After thanking them cordially for drinking his health, De Trevignac said:

“I was nearly experiencing the certainty of death. But was it Mogar that turned you to such thoughts, Madame?”

“I think so. There is something sad, even portentous about it.”

She looked towards the tent door, imagining the immense desolation that was hidden in the darkness outside, the white plains, the mirage sea, the sand dunes like monsters, the bleached bones of the dead camels with the eagles hovering above them.

“Don’t you think so, Boris? Don’t you think it looks like a place in which—like a tragic place, a place in which tragedies ought to occur?”

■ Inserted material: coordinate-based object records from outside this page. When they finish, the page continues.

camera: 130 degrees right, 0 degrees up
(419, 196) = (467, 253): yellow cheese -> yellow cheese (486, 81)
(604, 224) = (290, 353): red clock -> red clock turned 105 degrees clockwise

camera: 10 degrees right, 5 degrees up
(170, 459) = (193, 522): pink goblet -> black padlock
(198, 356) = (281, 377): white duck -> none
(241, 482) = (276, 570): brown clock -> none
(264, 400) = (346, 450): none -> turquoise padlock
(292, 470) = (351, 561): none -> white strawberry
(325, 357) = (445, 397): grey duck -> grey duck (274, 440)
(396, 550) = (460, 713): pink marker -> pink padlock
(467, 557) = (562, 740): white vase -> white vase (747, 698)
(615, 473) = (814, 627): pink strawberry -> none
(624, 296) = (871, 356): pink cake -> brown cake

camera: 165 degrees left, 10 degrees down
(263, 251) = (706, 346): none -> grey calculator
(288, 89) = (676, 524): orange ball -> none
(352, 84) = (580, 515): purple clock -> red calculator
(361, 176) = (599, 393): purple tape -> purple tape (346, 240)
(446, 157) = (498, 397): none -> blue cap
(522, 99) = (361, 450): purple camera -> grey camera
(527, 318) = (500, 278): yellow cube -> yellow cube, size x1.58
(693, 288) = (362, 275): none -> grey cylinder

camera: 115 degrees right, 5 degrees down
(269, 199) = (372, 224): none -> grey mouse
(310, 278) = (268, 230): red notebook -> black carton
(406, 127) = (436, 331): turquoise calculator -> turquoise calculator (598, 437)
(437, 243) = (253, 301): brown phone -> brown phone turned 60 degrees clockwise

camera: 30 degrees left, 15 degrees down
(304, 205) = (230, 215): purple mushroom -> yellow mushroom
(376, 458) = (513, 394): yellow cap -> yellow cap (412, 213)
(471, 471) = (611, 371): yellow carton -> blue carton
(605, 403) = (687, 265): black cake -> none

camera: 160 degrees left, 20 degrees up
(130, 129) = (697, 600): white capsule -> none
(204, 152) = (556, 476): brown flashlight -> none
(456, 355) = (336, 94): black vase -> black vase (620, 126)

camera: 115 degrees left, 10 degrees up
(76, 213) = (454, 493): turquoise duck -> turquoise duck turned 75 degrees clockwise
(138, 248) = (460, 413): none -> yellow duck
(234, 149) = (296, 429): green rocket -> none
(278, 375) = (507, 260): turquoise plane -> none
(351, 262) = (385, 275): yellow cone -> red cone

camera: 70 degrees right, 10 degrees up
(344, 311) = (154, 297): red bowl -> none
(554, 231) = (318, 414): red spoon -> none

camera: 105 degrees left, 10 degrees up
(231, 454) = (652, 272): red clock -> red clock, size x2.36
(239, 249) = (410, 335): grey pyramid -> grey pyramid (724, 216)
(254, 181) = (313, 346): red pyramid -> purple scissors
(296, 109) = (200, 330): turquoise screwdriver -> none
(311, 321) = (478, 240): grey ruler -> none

“It is not places that make tragedies,” he said, “or at least they make tragedies far more seldom than the people in them.”

He stopped, seemed to make an effort to throw off his taciturnity, and suddenly to be able to throw it off, at least partially. For he continued speaking with greater naturalness and ease, even with a certain dominating force.

“If people would use their wills they need not be influenced by place, they need not be governed by a thousand things, by memories, by fears, by fancies—yes, even by fancies that are the merest shadows, but out of which they make phantoms. Half the terrors and miseries of life lie only in the minds of men. They even cause the very tragedies they would avoid by expecting them.”

He said the last words with a sort of strong contempt—then, more quietly, he added:

“You, Domini, why should you feel the uncertainty of life, especially at Mogar? You need not. You can choose not to. Life is the same in its chances here as everywhere?”